Feature | Radiology Imaging | November 20, 2020

Missing the Radiological Forest for the Trees

Clear abnormalities missed even by experienced radiologists

Single-slice of the chest CT showing the abnormalities. Arrows indicate the location of the breast mass (red arrow), lymphadenopathy (blue arrow), and a lung nodule (yellow arrow). Arrows not present in experimental display. Image courtesy of Psychonomic Bulletin & Review

Single-slice of the chest CT showing the abnormalities. Arrows indicate the location of the breast mass (red arrow), lymphadenopathy (blue arrow), and a lung nodule (yellow arrow). Arrows not present in experimental display. Image courtesy of Psychonomic Bulletin & Review

There’s a classic video demonstrating how our brains process information and allocate attention in which people bounce and pass basketballs and the viewer is asked to count the passes.

If you haven’t seen it, go watch it here and then come back. Go ahead. I’ll wait.

The experiment highlights a phenomenon called inattentional blindness. We can’t pay attention to everything at once, so our brains have to filter information. In the situation in the video, the stakes were low. But what if inattentional blindness causes a radiologist, for example, to miss something obvious and serious?

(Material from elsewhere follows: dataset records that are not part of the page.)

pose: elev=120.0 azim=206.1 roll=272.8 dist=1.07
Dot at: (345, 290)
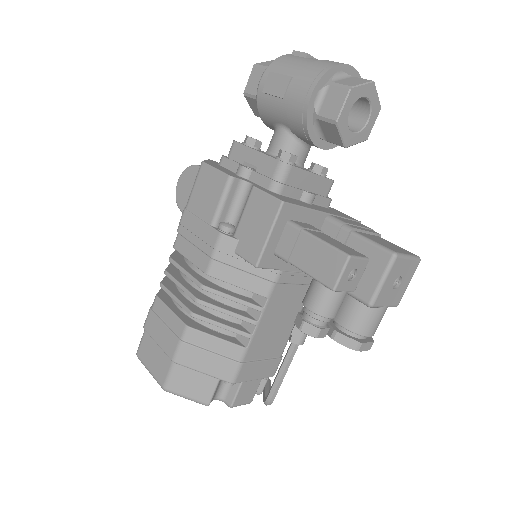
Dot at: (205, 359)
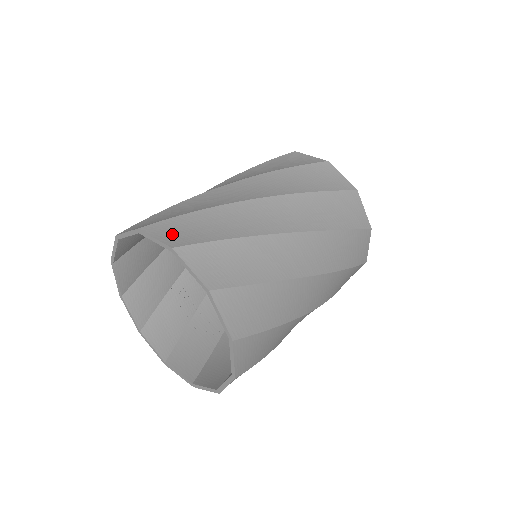
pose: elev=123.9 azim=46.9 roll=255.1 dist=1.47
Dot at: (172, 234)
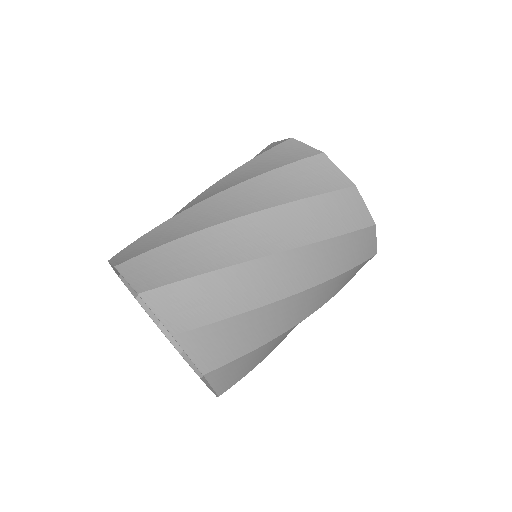
Dot at: (124, 256)
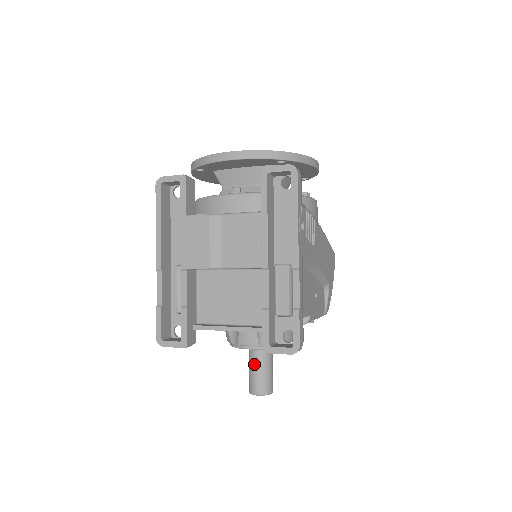
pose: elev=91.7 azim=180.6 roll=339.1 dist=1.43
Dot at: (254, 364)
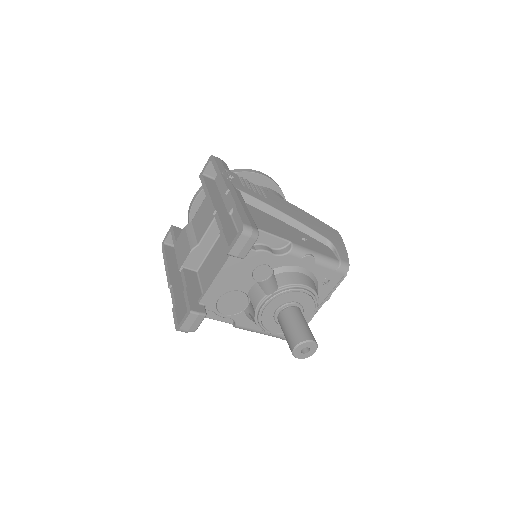
Dot at: (283, 325)
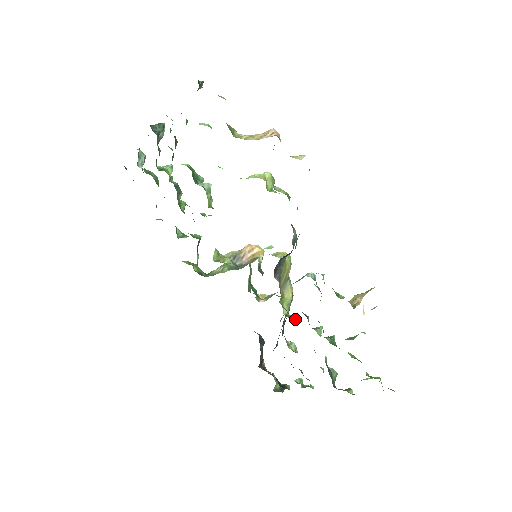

A study from University of Utah researchers Lauren Williams, Trafton Drew and colleagues finds that even experienced radiologists, when looking for one abnormality, can completely miss another. The results, published in Psychonomic Bulletin & Review, show that inattentional blindness can befall even experts.

“Inattentional blindness reveals the limits of human cognition,” says Williams, a recent U graduate and now a postdoctoral scholar at the University of California, San Diego, “and this research demonstrates that even highly trained experts are bound by the same machinery as everyone else.”

“If even these experts miss these seemingly obvious findings,” adds Drew, associate professor of psychology, “it suggests that this is something really critical we need to understand about how all of us perceive the world.”

Missing the gorilla

By some estimates medical errors, including missed radiological abnormalities, are the third leading cause of death in the United States. “We’ve known for a long time that many errors in radiology are retrospectively visible,” Drew says. “This means if something goes wrong with a patient, you can often go back to the imaging for that patient and see that there were visible signs—say, a lung nodule—on something like a chest CT.”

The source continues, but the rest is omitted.